Discussion about changes to public API

[alexevanczuk]

Hi everyone! Now that we're wrapping up allowing packwerk to be extended, let's continue the discussion from Shopify/packwerk#219 on what changes we want to make to the privacy checking functionality. I'd love to help ensure we continue to support the community, so please share any and all concerns about the following changes and we can discuss how to address them.

Here are some changes that I think might be valuable. Please share any feedback about this as well as any ideas you have that are not listed here!

Breaking Changes

Invert violations in package_todo.yml files (formerly known as deprecated_references.yml flies)

Right now package_todo.yml files show OUTBOUND privacy violations. After using privacy checking extensively at Gusto, we've found it feels a lot more sensible for package_todo.yml files to show INBOUND privacy violations. We've found that addressing privacy violations on a package is the responsibility of the publishing package, not the consuming package (who is a client of the publishing package and should not be responsible for shaping the public API of a different system). We believe this will better orient incentives and tell a better story (namely – to improve a package, you only need to look at its own package_todo.yml file.

I believe this may be blocked on upstream changes into packwerk to allow checkers to have more control over where violations show up, but I want to gather feedback before pursuing that.

Remove the "enforce privacy for specific constants" feature

At Gusto, we do not use this feature because we find it a lot more valuable to think about packages as private by default rather than public by default. Using this features establishes a public by default mentality, since everything is public except for the listed constants. I believe that a focus on public by default as the golden path moving forward would allow us to remove some extra complexity, but I want to check in with folks if they're using this feature and find it valuable.
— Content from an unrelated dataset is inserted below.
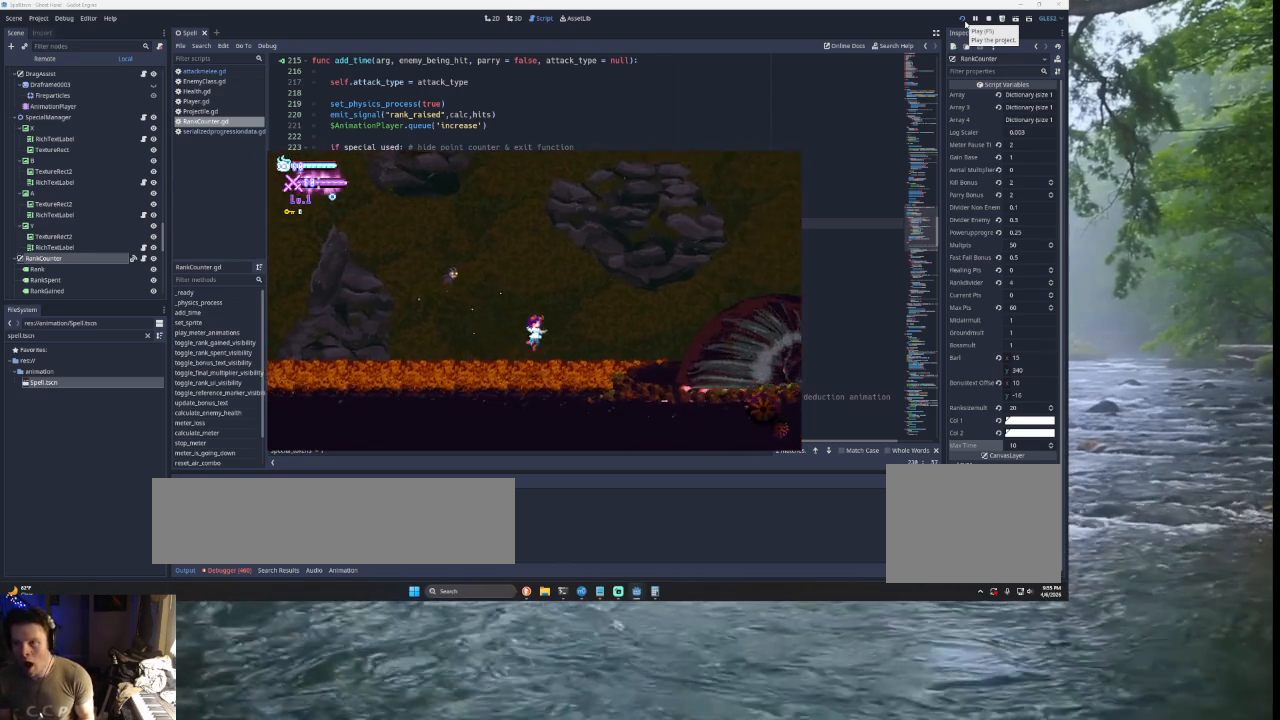
{"buttons": ["SQUARE", "TRIANGLE"], "left_stick": "up-right", "right_stick": "center", "events": [[133, "TRIANGLE", "down"], [367, "left_stick", "up-right"], [400, "SQUARE", "down"]]}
Two alternatives to removing this:

1. If an individual or org is passionate about maintaining this, it could be its own plugin.
2. Moving the list of private constants to a separate package.yml key (e.g. private_constants) would simplify the maintenance of the enforce_privacy setting and tidy things up a bit.

Remove user defined public paths

Are folks using this one? At Gusto, we exclusively use app/public, which is the default. I wanted to check in if folks are using this and found it helpful. I don't see an issue in maintaining this, but if folks are not using it and we're doing a major version bump, it would be nice to remove.

New features

Sigil based public API promotion

We'd like a new way to declare a constant (i.e. a file) as public. Having a dedicated "public" folder (i.e. coupling public API designation to file location) has caused some issues and pain for folks. There are some tools out there, Rails included, which expect certain things in certain places, e.g. services.
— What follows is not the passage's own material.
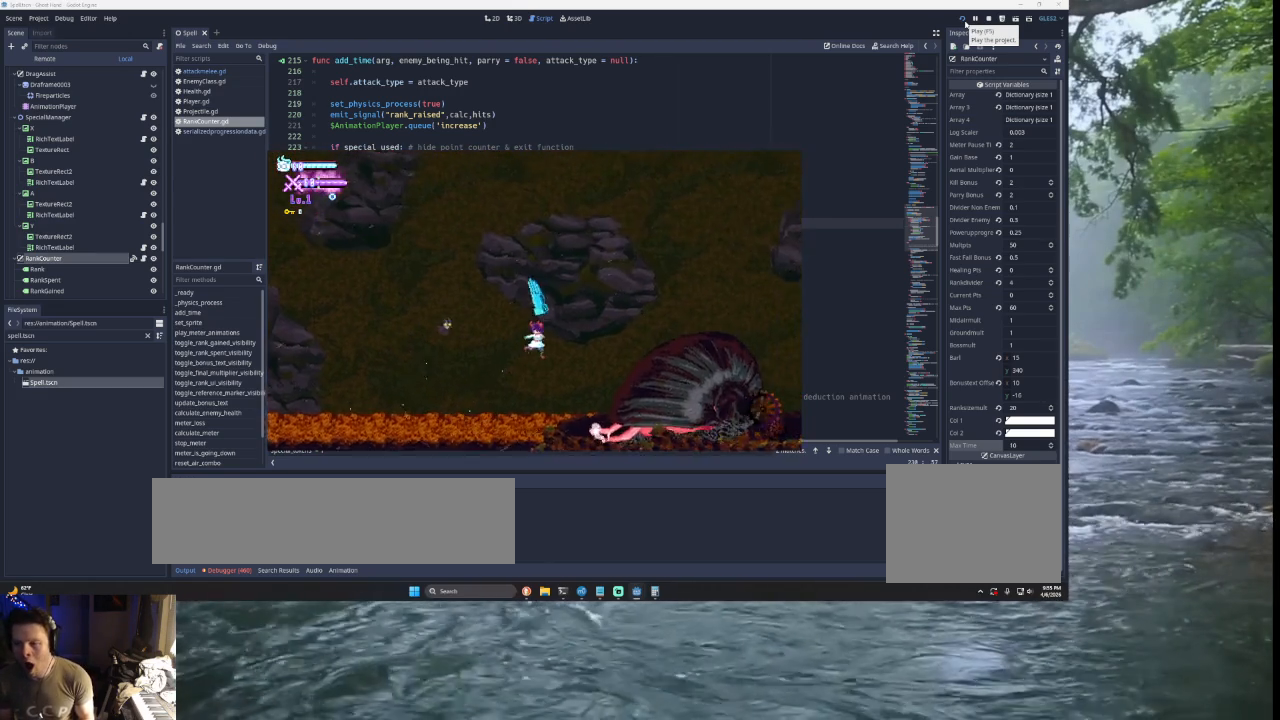
{"buttons": [], "left_stick": "left", "right_stick": "center", "events": [[100, "SQUARE", "up"], [133, "left_stick", "down"], [200, "TRIANGLE", "up"], [367, "left_stick", "left"]]}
This is especially relevant when it comes to nested packs (in the world of stimpack), since we'd like a way for a child pack to "promote" its public API to the parent pack. Here are some API ideas:
For making something public to the same pack

# public_api

For making something public to a parent pack

# public_api: packs/parent_apck

Nested Pack Support

We want to optionally allow nested packs to ignore privacy violations within pack groups.

[flavorjones]

After using privacy checking extensively at Gusto, we've found it feels a lot more sensible for package_todo.yml files to show INBOUND privacy violations. We've found that addressing privacy violations on a package is the responsibility of the publishing package, not the consuming package (who is a client of the publishing package and should not be responsible for shaping the public API of a different system).
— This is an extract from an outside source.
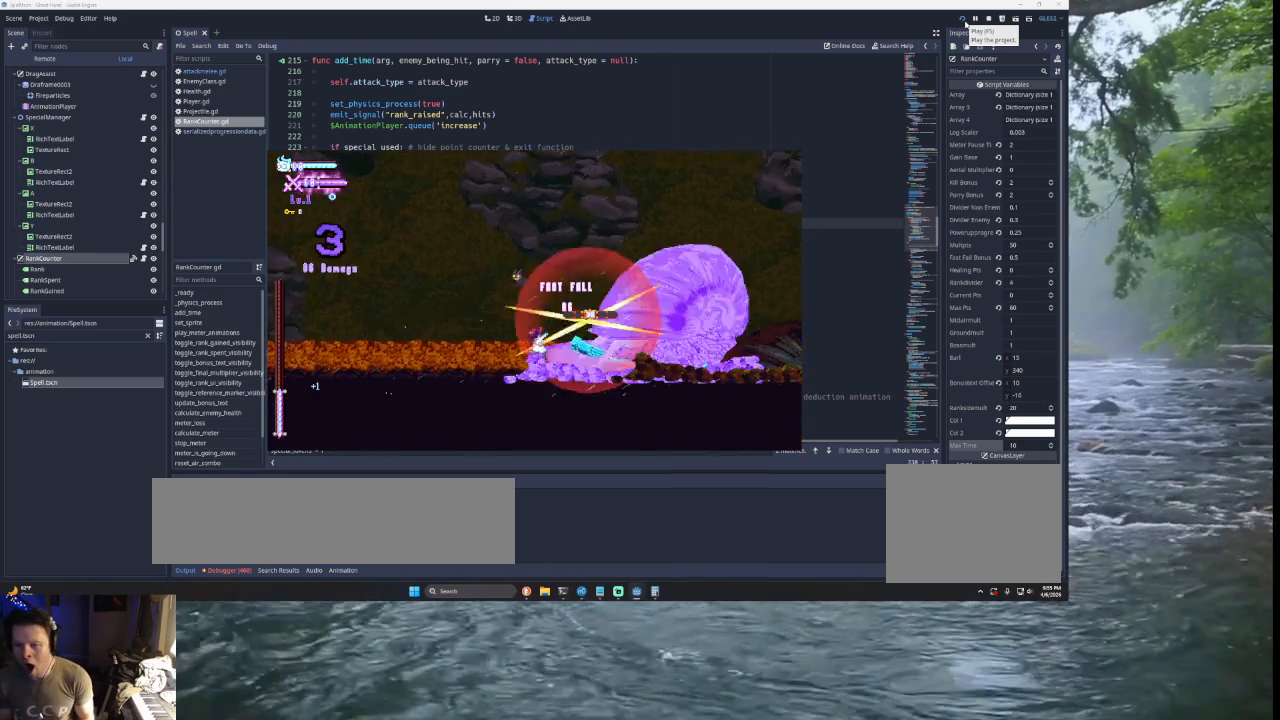
{"buttons": ["TRIANGLE"], "left_stick": "left", "right_stick": "center", "events": [[67, "left_stick", "center"], [233, "left_stick", "left"], [400, "TRIANGLE", "down"]]}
This is an interesting insight! Can you share a story from Gusto to help folks understand how this plays out?

[alexevanczuk]

Hey @flavorjones – happy to.

The general story that we see play out frequently is that someone in one domain (say “payroll,” a common Gusto domain) needs to use API from another domain (say “payments,” another common Gusto domain). The payroll eng gets a privacy violation on payments, but there is no public API alternative yet. They get a violation in their package, and feel disempowered to create an abstraction for the payments behavior they’re looking for, because they are not domain experts and they would not be set up to own that API long-term. In this case, we’d want the payments team to know (and be responsible for) building that abstraction.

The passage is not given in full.